The conference highlighted how supporting people during disasters isn’t only practically difficult but can also be psychologically and spiritually complex.
“For weeks after the recent flood in Sentani (Papua), people who had fled their flooded islands were scared to go home or fish in the lake because they had seen dead bodies in the water around their houses,” said program manager Meilanny Alfons from Papua.
Physically removing and burying the bodies is one thing, addressing the trauma and fear of spirits is another. Delegates agreed the Church has a strong role to play in trauma counselling.
“Christian hope is a call to action.”
Keynote speaker Rev James Bhagwan spoke about the pastoral role of churches and shared his experiences of faith-based climate action and disaster response in Fiji.
Rev Bhagwan didn’t avoid difficult theological questions: Where is God in a crisis? Who is to blame? How do our communities respond faithfully and effectively?
Drawing on an emerging Pasifika theology of climate justice, Rev Bhagwan pointed to God’s love as the starting point for climate action.
“Biblical justifications for climate action need look no further than the Bible’s most known and quoted verse, John 3:16.”
For God so loved the world that he gave his only Son, so that everyone who believes in him may not perish but may have eternal life.
“When the Spirit became flesh and dwelt among us, it signaled that God is with us, and showed what love for the world truly looks like.
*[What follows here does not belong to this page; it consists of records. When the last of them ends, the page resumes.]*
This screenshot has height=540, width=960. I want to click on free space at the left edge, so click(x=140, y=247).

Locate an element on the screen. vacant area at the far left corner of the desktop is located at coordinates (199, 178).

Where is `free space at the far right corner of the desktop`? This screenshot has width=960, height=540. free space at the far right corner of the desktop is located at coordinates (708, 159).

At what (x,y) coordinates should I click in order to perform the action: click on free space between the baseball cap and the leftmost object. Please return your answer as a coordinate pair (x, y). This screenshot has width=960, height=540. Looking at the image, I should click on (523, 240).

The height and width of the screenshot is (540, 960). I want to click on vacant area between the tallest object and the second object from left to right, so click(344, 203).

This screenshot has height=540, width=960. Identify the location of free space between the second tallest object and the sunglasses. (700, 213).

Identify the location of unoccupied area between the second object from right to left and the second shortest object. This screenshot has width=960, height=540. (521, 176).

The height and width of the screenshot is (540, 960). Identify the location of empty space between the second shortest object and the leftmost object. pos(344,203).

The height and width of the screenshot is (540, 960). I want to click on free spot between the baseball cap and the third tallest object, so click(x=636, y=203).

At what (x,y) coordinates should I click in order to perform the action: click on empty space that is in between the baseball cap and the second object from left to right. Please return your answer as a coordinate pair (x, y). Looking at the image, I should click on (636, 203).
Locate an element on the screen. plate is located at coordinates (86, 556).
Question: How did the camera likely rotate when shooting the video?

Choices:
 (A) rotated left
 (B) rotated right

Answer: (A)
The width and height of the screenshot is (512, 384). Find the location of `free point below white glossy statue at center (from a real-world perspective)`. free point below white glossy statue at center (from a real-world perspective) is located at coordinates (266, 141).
This is the starting point for a theology of climate justice,” said Rev Bhagwan.
“As we lose our relationship with creation and deny the sacredness of all life it becomes easier to exploit it.”
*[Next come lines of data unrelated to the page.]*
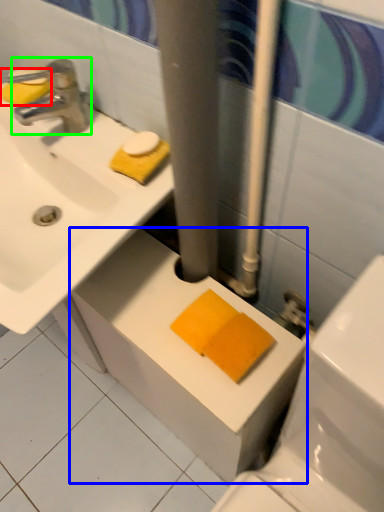
Question: Based on their relative distances, which object is farther from soap (highlighted by a red box)? Choose from counter top (highlighted by a blue box) and tap (highlighted by a green box).

Choices:
 (A) counter top
 (B) tap

Answer: (A)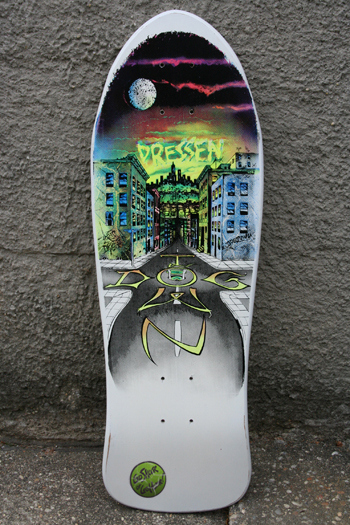
Find the location of a particular element. The height and width of the screenshot is (525, 350). grey concrete wall is located at coordinates (34, 109).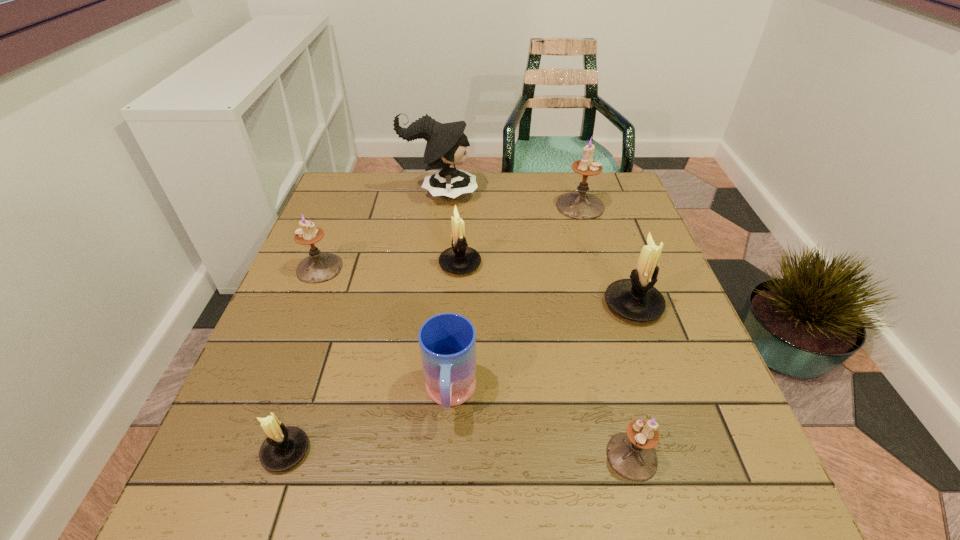
What are the coordinates of `vacant space at the far right corner of the desktop` in the screenshot? It's located at (628, 207).

The width and height of the screenshot is (960, 540). I want to click on vacant space at the near right corner, so click(x=719, y=519).

I want to click on free space between the rightmost white candle holder and the mug, so click(541, 350).

The image size is (960, 540). I want to click on vacant space that's between the mug and the smallest purple candle holder, so click(541, 426).

The image size is (960, 540). What are the coordinates of `empty space that is in between the farthest white candle holder and the farthest candle holder` in the screenshot? It's located at (520, 235).

What are the coordinates of `vacant area that lies between the nearest white candle holder and the second farthest purple candle holder` in the screenshot? It's located at (302, 360).

You are a GUI agent. You are given a task and a screenshot of the screen. Output one action in this format:
    pyautogui.click(x=<x>, y=<y>)
    Task: Click on the vacant area that lies between the smallest white candle holder and the smallest purple candle holder
    
    Given the screenshot: What is the action you would take?
    pyautogui.click(x=459, y=454)

The image size is (960, 540). In order to click on vacant area between the tallest object and the second farthest white candle holder in this screenshot , I will do `click(537, 249)`.

You are a GUI agent. You are given a task and a screenshot of the screen. Output one action in this format:
    pyautogui.click(x=<x>, y=<y>)
    Task: Click on the free spot between the doll and the fifth farthest object
    This screenshot has height=540, width=960.
    Given the screenshot: What is the action you would take?
    pyautogui.click(x=537, y=249)

Identify the location of free space between the farthest purple candle holder and the second white candle holder from right to left. (520, 235).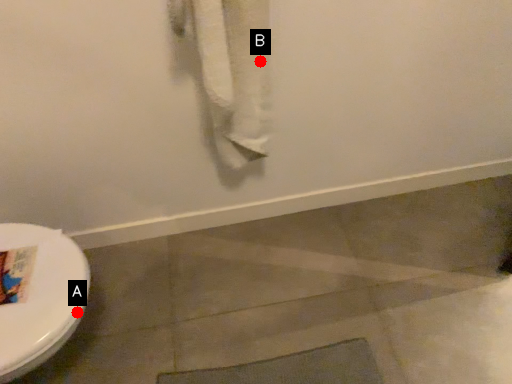
Question: Two points are circled on the image, labeled by A and B beside each circle. Which point is further to the camera?

Choices:
 (A) A is further
 (B) B is further

Answer: (B)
Rev Bhagwan explained the theological justifications holding back climate action in the Pacific, and many of the Southeast Asia delegates noted the same debates going on in their churches.
“In the Pacific, people often see disaster preparation and climate action as showing lack of faith (‘God looks after us’). But preparedness is practicing faith. It is a visible proclamation of hope for a renewed tomorrow.”
“Christian hope is a call to action.”
The Protestant Christian Church in Bali, the local hosts of the UnitingWorld Partner Conference, made space on their land for each delegate to plant a tree for their own church or church agency. The trees represented a commitment to work in partnership for climate justice.
As part of our commitment to standing with those most vulnerable to climate change, the Uniting Church in Australia is encouraging members to support the Global Climate strike on September 20.